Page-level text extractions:

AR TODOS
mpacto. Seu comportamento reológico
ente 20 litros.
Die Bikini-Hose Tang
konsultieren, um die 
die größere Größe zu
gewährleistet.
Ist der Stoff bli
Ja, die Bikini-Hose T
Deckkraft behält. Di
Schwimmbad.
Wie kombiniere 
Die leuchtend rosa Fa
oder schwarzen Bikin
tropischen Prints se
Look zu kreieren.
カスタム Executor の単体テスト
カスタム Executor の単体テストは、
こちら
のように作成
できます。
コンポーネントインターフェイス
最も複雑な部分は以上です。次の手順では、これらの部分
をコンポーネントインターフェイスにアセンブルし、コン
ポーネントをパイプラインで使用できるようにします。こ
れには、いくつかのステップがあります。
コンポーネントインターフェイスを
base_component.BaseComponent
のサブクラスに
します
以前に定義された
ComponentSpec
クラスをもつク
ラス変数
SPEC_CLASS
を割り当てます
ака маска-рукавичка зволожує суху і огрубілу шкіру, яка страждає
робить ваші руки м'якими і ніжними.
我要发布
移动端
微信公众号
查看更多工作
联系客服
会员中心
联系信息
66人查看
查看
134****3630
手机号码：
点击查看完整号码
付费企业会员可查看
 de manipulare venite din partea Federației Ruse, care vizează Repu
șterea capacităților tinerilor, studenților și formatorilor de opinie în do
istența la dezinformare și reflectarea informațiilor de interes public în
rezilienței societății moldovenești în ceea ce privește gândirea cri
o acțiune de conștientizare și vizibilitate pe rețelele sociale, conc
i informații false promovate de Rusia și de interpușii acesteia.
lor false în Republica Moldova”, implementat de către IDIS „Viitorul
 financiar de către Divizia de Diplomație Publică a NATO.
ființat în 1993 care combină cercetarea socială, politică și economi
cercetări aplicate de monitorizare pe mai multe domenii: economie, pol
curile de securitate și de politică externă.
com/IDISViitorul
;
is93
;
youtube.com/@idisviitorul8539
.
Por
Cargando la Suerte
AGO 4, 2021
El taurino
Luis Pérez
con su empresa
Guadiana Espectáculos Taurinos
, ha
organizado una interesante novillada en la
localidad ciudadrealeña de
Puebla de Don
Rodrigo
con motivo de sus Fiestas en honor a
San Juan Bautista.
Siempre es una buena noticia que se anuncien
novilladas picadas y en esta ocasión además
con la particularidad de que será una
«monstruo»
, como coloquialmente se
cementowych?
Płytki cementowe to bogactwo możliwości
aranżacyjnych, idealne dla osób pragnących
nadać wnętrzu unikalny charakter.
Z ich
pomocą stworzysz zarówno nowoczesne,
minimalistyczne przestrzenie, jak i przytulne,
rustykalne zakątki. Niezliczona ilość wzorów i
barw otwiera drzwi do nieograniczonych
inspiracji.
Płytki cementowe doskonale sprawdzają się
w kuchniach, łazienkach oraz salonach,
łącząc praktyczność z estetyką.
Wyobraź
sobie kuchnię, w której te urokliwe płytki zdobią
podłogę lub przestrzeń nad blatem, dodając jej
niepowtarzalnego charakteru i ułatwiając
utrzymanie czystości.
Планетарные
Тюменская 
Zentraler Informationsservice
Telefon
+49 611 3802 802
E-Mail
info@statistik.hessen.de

• **YOUR GOAL**
The entries above should be set down again exactly as they appear.

• **SOLUTION FOR THIS EXERCISE**
AR TODOS
mpacto. Seu comportamento reológico
ente 20 litros.
Die Bikini-Hose Tang
konsultieren, um die 
die größere Größe zu
gewährleistet.
Ist der Stoff bli
Ja, die Bikini-Hose T
Deckkraft behält. Di
Schwimmbad.
Wie kombiniere 
Die leuchtend rosa Fa
oder schwarzen Bikin
tropischen Prints se
Look zu kreieren.
カスタム Executor の単体テスト
カスタム Executor の単体テストは、
こちら
のように作成
できます。
コンポーネントインターフェイス
最も複雑な部分は以上です。次の手順では、これらの部分
をコンポーネントインターフェイスにアセンブルし、コン
ポーネントをパイプラインで使用できるようにします。こ
れには、いくつかのステップがあります。
コンポーネントインターフェイスを
base_component.BaseComponent
のサブクラスに
します
以前に定義された
ComponentSpec
クラスをもつク
ラス変数
SPEC_CLASS
を割り当てます
ака маска-рукавичка зволожує суху і огрубілу шкіру, яка страждає
робить ваші руки м'якими і ніжними.
我要发布
移动端
微信公众号
查看更多工作
联系客服
会员中心
联系信息
66人查看
查看
134****3630
手机号码：
点击查看完整号码
付费企业会员可查看
 de manipulare venite din partea Federației Ruse, care vizează Repu
șterea capacităților tinerilor, studenților și formatorilor de opinie în do
istența la dezinformare și reflectarea informațiilor de interes public în
rezilienței societății moldovenești în ceea ce privește gândirea cri
o acțiune de conștientizare și vizibilitate pe rețelele sociale, conc
i informații false promovate de Rusia și de interpușii acesteia.
lor false în Republica Moldova”, implementat de către IDIS „Viitorul
 financiar de către Divizia de Diplomație Publică a NATO.
ființat în 1993 care combină cercetarea socială, politică și economi
cercetări aplicate de monitorizare pe mai multe domenii: economie, pol
curile de securitate și de politică externă.
com/IDISViitorul
;
is93
;
youtube.com/@idisviitorul8539
.
Por
Cargando la Suerte
AGO 4, 2021
El taurino
Luis Pérez
con su empresa
Guadiana Espectáculos Taurinos
, ha
organizado una interesante novillada en la
localidad ciudadrealeña de
Puebla de Don
Rodrigo
con motivo de sus Fiestas en honor a
San Juan Bautista.
Siempre es una buena noticia que se anuncien
novilladas picadas y en esta ocasión además
con la particularidad de que será una
«monstruo»
, como coloquialmente se
cementowych?
Płytki cementowe to bogactwo możliwości
aranżacyjnych, idealne dla osób pragnących
nadać wnętrzu unikalny charakter.
Z ich
pomocą stworzysz zarówno nowoczesne,
minimalistyczne przestrzenie, jak i przytulne,
rustykalne zakątki. Niezliczona ilość wzorów i
barw otwiera drzwi do nieograniczonych
inspiracji.
Płytki cementowe doskonale sprawdzają się
w kuchniach, łazienkach oraz salonach,
łącząc praktyczność z estetyką.
Wyobraź
sobie kuchnię, w której te urokliwe płytki zdobią
podłogę lub przestrzeń nad blatem, dodając jej
niepowtarzalnego charakteru i ułatwiając
utrzymanie czystości.
Планетарные
Тюменская 
Zentraler Informationsservice
Telefon
+49 611 3802 802
E-Mail
info@statistik.hessen.de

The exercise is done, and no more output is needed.